Request 1
List each line of the records that contains the string "artery", treating uppercase and lowercase letters as distinct.

Given text
== == ==
The SPS-10 experiment, “Warm Mix Asphalt Overlay of Asphalt Pavement Study,” aims to compare the performance of warm mix asphalt (WMA) to that of hot mix asphalt (HMA), both in the short and long term. The study expects to reduce the current knowledge gap between the performance of WMA and HMA, which is partially attributable to the lack of documentation of long term performance. The majority of the industry is adopting WMA technology, but there is no real grasp of its long term impact. This study will aid in determining that impact and how WMA can be used to save money and improve road life and performance. Currently, WMA has numerous benefits including increased haul distances and time to work with the mix versus HMA. WMA can also be used as a compaction aid and is more environmentally friendly than HMA.
Researching Pavement Performance
The SPS-10 experiment is designed to explore how a set of primary factors affect pavement performance. These factors include: the type of WMA technology used, the climatic elements of temperature and moisture, and the traffic loading. SPS-10 projects overlay existing asphalt pavement, and consist of 500 foot test sections with different overlay properties. Each project is required to have three core sections: HMA control, WMA produced using foaming process, and WMA created using a chemical additive. For the purpose of these studies, WMA is defined as asphalt pavement produced at 30°F below standard HMA production temperatures or below 275°F.
In addition to the core sections, the corresponding state department of transportation (DOT) and Canadian provinces may choose to include supplemental core sections in order to perform additional research relative to their own network. For example, the state or province may choose to study the effects of increased recycled asphalt pavement (RAP) content, decreased overlay thickness, or other WMA production methods. All materials testing and performance monitoring related to the supplement sections will be performed by the LTPP team at no additional cost to the state or province.
== == ==
Material to process

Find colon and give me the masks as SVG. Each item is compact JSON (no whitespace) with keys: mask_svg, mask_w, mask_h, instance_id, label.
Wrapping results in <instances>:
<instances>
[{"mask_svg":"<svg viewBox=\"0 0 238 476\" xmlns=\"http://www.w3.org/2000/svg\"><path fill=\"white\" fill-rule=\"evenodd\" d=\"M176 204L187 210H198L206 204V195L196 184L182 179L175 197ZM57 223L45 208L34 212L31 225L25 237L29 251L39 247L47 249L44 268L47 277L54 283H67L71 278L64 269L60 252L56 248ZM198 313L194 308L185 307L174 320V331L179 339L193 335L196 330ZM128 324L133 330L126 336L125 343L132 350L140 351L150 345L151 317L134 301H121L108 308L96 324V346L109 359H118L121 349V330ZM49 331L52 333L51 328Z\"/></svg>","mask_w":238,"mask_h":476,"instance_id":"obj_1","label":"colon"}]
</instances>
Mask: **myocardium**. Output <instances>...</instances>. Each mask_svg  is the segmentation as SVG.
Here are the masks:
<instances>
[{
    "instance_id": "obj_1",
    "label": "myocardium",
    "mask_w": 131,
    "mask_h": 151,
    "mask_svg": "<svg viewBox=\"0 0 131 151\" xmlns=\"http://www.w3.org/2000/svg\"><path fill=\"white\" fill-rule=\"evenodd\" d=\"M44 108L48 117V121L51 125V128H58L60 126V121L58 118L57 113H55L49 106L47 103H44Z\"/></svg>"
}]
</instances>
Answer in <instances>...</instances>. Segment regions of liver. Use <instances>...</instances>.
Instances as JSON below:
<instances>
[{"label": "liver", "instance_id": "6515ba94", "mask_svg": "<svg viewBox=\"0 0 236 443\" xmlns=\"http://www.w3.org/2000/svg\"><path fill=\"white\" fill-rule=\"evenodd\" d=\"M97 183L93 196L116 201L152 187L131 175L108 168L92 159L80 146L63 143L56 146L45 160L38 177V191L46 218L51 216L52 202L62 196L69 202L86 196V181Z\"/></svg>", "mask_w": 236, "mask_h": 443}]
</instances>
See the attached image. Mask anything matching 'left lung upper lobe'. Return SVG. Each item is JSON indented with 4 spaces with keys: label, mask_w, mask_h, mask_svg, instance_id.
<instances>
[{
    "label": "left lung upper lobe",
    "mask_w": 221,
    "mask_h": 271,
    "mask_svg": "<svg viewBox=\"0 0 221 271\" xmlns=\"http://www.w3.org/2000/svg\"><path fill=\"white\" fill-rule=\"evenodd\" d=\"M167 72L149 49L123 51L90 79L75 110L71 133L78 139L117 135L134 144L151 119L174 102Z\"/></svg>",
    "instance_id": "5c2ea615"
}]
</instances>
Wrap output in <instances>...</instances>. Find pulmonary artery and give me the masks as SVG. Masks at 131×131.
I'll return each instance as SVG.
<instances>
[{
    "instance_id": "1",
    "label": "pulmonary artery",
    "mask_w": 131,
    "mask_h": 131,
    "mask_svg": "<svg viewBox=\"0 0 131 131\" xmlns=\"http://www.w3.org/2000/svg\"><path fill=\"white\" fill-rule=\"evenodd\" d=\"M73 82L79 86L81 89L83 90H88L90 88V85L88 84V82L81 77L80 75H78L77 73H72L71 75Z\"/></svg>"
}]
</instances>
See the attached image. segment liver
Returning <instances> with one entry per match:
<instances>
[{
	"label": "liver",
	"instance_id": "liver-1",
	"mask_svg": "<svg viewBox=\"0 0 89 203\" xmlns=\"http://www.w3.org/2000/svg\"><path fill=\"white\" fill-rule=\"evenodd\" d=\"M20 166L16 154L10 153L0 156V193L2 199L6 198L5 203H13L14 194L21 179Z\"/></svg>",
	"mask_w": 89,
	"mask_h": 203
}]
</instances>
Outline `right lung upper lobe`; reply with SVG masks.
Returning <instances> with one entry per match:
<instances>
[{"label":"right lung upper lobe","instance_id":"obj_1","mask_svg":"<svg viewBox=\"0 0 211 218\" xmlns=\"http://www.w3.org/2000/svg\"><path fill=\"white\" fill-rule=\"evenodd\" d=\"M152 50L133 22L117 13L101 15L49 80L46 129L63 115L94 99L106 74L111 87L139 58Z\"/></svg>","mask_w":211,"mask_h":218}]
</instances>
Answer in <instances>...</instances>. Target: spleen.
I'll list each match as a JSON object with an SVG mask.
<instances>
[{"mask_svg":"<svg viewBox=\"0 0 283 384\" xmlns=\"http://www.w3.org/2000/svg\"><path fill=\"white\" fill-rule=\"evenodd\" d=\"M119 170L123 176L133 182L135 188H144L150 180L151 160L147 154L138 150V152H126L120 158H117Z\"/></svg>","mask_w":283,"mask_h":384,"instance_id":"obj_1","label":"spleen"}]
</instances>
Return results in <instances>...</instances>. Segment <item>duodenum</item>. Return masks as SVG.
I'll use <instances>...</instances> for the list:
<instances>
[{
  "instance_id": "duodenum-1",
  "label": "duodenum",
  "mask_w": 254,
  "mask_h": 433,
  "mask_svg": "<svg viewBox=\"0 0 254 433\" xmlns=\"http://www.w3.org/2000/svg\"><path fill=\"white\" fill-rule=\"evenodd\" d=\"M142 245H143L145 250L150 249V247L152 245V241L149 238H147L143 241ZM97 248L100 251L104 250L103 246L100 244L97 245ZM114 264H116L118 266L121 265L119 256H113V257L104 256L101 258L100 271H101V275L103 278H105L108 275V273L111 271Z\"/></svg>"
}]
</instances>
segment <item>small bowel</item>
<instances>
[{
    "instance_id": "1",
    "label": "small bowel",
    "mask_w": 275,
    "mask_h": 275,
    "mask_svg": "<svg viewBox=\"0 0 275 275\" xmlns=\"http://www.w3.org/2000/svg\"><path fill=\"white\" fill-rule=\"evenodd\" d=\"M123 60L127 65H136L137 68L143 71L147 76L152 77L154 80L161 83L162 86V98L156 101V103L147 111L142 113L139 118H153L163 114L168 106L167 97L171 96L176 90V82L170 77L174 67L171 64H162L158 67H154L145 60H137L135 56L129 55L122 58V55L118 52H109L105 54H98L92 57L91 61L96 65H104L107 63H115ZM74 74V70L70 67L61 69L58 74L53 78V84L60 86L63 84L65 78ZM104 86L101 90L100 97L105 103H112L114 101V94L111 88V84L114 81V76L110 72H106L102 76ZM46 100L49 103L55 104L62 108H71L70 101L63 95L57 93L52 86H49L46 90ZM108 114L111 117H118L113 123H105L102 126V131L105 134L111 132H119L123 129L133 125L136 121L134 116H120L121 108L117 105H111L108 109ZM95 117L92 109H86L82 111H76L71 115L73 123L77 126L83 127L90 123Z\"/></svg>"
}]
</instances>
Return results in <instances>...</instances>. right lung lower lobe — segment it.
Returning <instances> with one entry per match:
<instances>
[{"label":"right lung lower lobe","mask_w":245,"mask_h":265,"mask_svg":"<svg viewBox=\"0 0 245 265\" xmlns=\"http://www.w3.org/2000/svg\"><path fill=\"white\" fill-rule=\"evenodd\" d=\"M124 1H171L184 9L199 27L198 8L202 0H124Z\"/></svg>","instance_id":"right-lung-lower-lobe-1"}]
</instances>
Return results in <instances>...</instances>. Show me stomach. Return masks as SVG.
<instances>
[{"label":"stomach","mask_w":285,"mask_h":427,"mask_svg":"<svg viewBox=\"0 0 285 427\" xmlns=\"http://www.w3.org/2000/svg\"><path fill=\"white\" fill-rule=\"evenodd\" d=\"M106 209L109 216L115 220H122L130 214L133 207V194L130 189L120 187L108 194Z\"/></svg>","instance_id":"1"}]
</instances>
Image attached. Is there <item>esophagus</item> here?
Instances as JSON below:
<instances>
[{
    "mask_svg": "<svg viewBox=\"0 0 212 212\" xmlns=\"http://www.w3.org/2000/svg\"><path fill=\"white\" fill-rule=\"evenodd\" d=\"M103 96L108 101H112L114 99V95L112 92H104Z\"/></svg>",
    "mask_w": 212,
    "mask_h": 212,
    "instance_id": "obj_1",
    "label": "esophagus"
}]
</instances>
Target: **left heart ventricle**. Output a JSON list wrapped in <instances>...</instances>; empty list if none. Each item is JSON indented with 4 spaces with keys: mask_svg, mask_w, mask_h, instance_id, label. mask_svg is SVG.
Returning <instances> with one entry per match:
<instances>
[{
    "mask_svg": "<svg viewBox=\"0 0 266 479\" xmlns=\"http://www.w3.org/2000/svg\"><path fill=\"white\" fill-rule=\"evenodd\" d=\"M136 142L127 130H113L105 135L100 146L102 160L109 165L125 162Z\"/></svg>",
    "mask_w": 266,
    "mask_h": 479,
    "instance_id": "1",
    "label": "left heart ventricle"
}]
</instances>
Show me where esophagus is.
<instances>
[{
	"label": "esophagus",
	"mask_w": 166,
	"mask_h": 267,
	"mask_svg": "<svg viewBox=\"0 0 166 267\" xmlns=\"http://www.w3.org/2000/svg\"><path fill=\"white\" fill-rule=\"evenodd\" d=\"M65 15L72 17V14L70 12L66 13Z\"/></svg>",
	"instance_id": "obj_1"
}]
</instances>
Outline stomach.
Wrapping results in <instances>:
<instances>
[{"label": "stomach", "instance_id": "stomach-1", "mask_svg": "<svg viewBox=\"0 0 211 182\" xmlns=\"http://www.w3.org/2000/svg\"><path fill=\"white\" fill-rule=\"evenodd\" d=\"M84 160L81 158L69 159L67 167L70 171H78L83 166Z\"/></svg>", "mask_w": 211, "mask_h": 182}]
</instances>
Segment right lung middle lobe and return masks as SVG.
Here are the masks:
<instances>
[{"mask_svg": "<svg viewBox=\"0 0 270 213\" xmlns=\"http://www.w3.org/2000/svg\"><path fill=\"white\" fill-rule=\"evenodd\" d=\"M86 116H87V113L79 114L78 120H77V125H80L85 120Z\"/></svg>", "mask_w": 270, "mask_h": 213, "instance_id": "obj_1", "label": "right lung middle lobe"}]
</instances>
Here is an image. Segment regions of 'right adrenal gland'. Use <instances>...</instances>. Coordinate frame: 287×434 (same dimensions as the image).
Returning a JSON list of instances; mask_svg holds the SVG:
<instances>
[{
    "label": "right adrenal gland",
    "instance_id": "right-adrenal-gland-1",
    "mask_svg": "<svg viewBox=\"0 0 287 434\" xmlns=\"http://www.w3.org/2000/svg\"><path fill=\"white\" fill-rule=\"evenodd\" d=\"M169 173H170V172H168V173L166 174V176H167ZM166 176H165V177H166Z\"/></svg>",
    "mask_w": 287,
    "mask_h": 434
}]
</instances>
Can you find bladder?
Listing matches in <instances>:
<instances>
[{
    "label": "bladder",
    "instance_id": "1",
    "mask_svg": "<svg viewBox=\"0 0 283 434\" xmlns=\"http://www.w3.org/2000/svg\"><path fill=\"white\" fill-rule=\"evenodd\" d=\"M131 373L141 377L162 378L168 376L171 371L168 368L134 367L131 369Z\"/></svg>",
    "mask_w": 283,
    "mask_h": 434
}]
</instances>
== == ==
Request 2
According to the text on warm mix asphalt, how long are the test sections in SPS-10 projects?

Written solution 1
Wrap output in <instances>...</instances>. Find pulmonary artery and give me the masks as SVG. Masks at 131×131.
    "label": "pulmonary artery",

Written solution 2
The test sections are 500 feet long.